Dataset records →

:::::

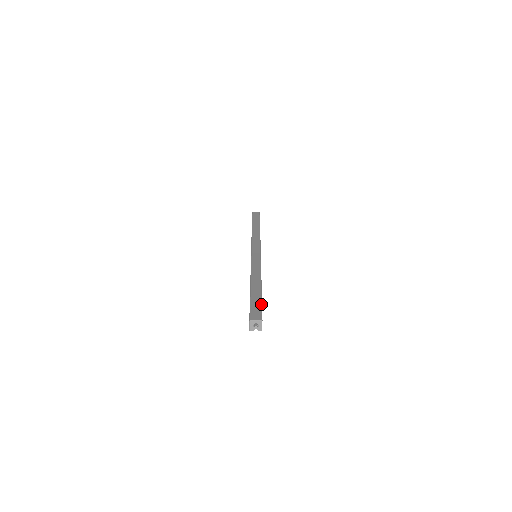
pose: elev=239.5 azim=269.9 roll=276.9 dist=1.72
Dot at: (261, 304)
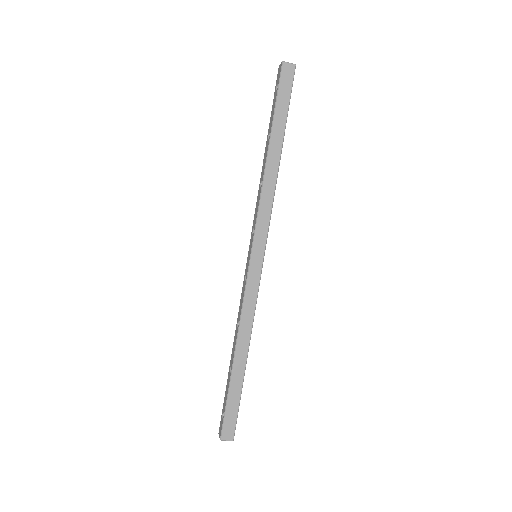
Dot at: (238, 409)
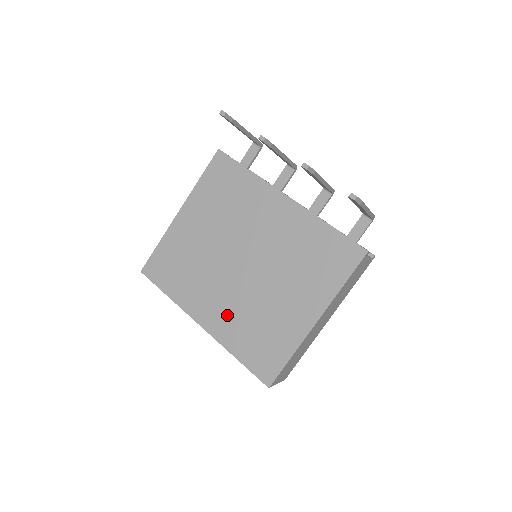
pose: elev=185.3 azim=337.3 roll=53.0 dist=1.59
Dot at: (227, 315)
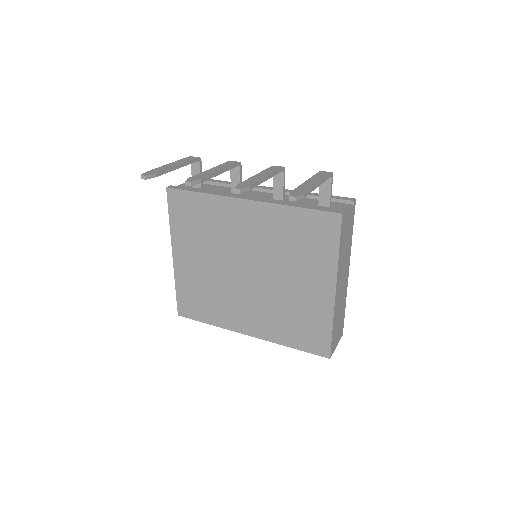
Dot at: (263, 319)
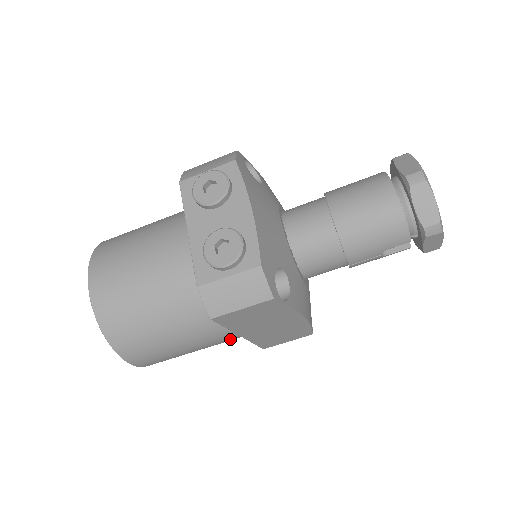
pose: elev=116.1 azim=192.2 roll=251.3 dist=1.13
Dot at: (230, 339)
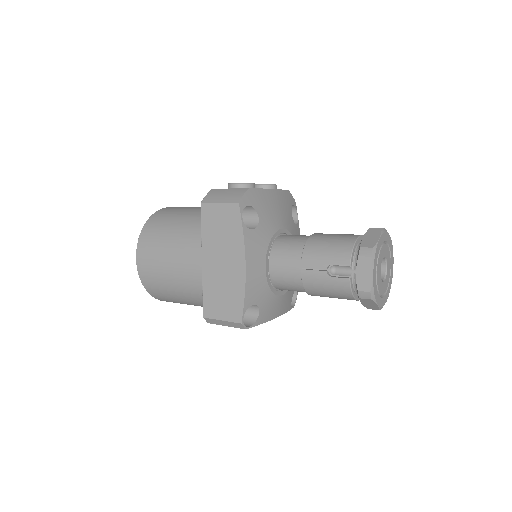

:::::

TASK BRIEF →
Pull every line of text out of the data above, word for word, and leave the pictures out of your answer.

TASK SOLUTION →
pose: elev=239.5 azim=269.9 roll=276.9 dist=1.72
Dot at: (261, 304)
Dot at: (238, 409)
pose: elev=185.3 azim=337.3 roll=53.0 dist=1.59
Dot at: (227, 315)
Dot at: (263, 319)
pose: elev=116.1 azim=192.2 roll=251.3 dist=1.13
Dot at: (230, 339)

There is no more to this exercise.